===========================================================================
CSC 310                     Lecture 14 Summary                    Fall 2007
===========================================================================

Topics:

 -  Transmission over a noisy channel

 -  Channels BSC, BEC, Z

 -  Entropy, joint entropy, conditional entropy, mutual information

 -  References: chapter 8, sections 9.1, 9.2, 9.3, 9.5.

---------------------------------
Transmission over a noisy channel
---------------------------------

 -  We want to deal with the following scenario: data must be sent from a
    source to a destination, and it might get corrupted along the way.

 -  We want to add redundancy to our data before trasmitting it, so that
    even if a few errors occur during the transmission, we can still make
    use of the data that gets through.

 -  Given a channel, we will first compute how much information the channel
    can transmit.

 -  When errors occur, ideally we would like to correct them without
    requesting a retransmission. Even if we cannot correct them, it is
    still useful to detect errors.

 -  Suppose we have a very low tolerance for error. Does this mean that we
    will have to sacrifice the channel capacity? For example, if we use a
    repetition code (send each bit N times), by having N grow we can obtain
    a probability of error as low as we want. But we end up sending N times
    the original message.

 -  As opposed to the data compression part of the course, the practical
    algorithms are not matching the best known theoretical results.

 -  Reference: section 9.1.

--------------------
Channels BSC, BEC, Z
--------------------

Definition:

    A channel consists of a set of input symbols A_X = { a_1, .., a_r }, a
    set of output symbols A_Z = { b_1, .., b_s }, and transition
    probabilities Q_{j|i} = Pr[output is b_j|input is a_i].

    We will always assume that:

     -  there is a sequential correspondence between symbols sent and
        symbols received, that is, there are no insertions, deletions or
        permutations of symbols,

     -  the channel is memoryless, that is, the channel alters symbols
        independently of one another,

     -  the channel transition probabilities are fixed by the nature of the
        channel and cannot be changed in any way.

Examples: BSC, BEC, Z channels.

Reference: section 9.3.

---------------------------------------------------------------
Entropy, joint entropy, conditional entropy, mutual information
---------------------------------------------------------------

Notation:

    X = random variable denoting the input symbol

    Y = random variable denoting the output symbol (this is a function of
        what we send through the channel, that is, X)

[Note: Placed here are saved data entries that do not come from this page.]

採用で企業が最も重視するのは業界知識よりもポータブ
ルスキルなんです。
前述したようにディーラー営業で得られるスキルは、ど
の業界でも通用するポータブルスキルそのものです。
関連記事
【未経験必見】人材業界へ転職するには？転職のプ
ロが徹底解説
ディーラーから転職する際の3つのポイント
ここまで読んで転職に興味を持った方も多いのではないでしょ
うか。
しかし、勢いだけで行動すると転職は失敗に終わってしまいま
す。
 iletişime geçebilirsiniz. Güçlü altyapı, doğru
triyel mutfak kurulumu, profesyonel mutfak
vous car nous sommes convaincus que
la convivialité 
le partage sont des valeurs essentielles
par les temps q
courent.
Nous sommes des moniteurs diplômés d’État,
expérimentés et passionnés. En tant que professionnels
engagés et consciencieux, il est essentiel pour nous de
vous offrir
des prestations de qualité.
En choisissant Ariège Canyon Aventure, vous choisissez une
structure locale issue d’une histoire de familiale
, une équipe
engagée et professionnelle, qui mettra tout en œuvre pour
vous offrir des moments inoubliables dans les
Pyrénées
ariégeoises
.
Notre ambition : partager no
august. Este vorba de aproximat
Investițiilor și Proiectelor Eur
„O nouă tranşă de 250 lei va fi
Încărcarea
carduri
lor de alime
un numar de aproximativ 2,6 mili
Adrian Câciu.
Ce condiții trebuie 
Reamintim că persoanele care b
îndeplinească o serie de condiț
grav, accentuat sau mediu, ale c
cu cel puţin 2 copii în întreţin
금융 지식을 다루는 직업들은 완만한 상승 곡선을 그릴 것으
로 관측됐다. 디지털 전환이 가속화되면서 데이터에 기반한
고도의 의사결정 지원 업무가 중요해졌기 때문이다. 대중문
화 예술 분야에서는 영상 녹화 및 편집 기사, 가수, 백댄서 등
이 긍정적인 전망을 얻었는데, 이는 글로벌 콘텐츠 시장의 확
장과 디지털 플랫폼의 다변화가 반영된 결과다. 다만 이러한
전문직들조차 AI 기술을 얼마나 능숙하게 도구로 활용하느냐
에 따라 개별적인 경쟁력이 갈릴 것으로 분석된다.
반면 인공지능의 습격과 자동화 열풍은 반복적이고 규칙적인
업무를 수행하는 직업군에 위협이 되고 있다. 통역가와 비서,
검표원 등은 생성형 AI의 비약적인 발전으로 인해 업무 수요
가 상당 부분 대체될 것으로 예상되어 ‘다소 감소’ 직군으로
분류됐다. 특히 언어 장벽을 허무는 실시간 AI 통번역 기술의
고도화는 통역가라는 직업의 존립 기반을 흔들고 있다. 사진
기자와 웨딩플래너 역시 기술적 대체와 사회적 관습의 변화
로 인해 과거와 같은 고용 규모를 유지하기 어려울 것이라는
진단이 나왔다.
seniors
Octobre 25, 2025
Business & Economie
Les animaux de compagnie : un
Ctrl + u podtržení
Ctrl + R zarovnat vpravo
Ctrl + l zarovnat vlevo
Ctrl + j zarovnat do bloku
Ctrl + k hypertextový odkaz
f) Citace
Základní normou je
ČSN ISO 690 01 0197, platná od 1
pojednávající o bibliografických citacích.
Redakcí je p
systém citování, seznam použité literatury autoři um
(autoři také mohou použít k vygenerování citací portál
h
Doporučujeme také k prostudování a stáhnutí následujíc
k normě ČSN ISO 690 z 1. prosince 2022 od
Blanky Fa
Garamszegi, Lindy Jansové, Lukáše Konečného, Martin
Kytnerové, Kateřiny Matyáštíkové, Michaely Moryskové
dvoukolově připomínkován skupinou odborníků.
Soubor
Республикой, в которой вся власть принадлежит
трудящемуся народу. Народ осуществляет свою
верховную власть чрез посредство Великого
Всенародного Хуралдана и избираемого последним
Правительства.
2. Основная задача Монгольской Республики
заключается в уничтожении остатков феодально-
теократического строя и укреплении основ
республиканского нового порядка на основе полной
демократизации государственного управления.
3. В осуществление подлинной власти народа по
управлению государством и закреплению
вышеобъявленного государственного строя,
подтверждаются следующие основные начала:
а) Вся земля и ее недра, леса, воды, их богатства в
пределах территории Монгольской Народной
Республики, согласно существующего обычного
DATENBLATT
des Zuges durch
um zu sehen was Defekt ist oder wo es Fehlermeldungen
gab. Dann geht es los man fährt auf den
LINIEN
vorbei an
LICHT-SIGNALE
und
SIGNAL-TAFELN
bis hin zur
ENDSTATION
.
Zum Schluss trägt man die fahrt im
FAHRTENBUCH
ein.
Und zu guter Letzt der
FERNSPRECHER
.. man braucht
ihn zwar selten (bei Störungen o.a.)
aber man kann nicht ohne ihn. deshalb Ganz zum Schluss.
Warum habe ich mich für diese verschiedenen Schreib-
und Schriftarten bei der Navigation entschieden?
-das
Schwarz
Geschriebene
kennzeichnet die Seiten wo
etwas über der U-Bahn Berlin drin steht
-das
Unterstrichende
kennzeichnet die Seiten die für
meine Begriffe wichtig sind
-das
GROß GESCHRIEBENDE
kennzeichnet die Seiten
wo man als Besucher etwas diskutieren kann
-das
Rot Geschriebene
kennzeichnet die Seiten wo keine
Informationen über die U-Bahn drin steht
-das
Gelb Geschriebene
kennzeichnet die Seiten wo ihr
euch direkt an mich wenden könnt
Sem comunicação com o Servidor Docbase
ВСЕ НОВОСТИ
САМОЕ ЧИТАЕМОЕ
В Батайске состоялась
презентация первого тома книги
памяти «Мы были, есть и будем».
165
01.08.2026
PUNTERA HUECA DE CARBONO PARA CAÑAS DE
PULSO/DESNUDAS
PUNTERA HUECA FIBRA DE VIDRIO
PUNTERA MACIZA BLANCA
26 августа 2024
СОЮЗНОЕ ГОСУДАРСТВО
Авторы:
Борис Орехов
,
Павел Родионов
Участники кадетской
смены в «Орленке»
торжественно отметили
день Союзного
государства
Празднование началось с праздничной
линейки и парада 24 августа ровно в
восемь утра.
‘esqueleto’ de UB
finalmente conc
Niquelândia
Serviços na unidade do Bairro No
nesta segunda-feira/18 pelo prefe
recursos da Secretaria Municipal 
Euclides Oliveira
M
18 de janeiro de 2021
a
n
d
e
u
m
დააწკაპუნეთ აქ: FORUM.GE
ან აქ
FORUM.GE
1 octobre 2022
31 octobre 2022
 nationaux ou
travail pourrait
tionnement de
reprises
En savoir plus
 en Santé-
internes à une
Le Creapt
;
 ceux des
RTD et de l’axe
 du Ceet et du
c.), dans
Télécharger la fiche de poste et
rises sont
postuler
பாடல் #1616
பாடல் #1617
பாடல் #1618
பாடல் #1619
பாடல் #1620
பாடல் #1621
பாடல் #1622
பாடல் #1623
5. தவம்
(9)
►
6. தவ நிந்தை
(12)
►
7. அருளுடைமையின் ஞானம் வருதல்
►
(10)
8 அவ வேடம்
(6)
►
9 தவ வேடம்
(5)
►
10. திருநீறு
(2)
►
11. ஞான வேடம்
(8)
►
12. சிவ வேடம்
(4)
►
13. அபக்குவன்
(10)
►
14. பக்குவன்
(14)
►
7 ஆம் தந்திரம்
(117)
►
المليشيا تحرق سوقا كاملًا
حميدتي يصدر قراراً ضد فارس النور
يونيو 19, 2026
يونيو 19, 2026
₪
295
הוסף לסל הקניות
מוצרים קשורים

    p_i = Pr[X = a_i] (these we can set as we want)

    q_j = Pr[Y = b_j]

    Q_{j|i} = Pr[Y = b_j|X = a_i] (these are given with the channel)

Main Idea:

    The transition probabilities of the channel Q_{j|i} are fixed. The only
    thing we can manipulate are the probabilities of the symbols we send
    through the channel, that is, the p_i's.

Entropies and mutual information:

 -  H(X) is the entropy of the distribution on the input symbols.

 -  H(Y) is the entropy of the distribution on the output symbols.

 -  H(X,Y) is the joint entropy of X and Y. To compute it, we must compute
    the joint probabilities R_ij = Pr[X = a_i and Y = b_j]. H(X,Y) is then
    the entropy of that distribution.

 -  I(X;Y) is called the mutual information between random variables X and
    Y. It is defined as

        I(X;Y) := H(X) + H(Y) - H(X,Y).

 -  For a given j, H(X|Y = b_j) is the entropy of the conditional
    distribution Pr[X = a_i|Y = b_j].

 -  H(X|Y) is called the conditional entropy of X given Y, and it is
    defined as the average entropy of the conditional distribution
    X|Y = b_j:

        H(X|Y) := sum_j{Pr[Y = b_j]*H(X|Y = b_j)}

 -  H(Y|X = a_i) and H(Y|X) are defined similarly.

 -  Note: Do not confuse H(X|Y = b) with H(X|Y)! Intuition:

        H(X|Y = b) : The uncertainty about the input X given that the
                     output is equal to b.

        H(X|Y) : The uncertainty about the input X given the output Y. This
                 is what the decoder has to deal with: it sees Y and it
                 needs to determine what symbol X was transmitted.

 -  Can check: H(X,Y) = H(X) + H(X|Y). With this, we obtain:

        I(X;Y) = H(X) + H(Y) - H(X,Y)
               = H(X) - H(X|Y)
               = H(Y) - H(Y|X)

Reference: chapter 8 (which is not long), sections 9.2, 9.5.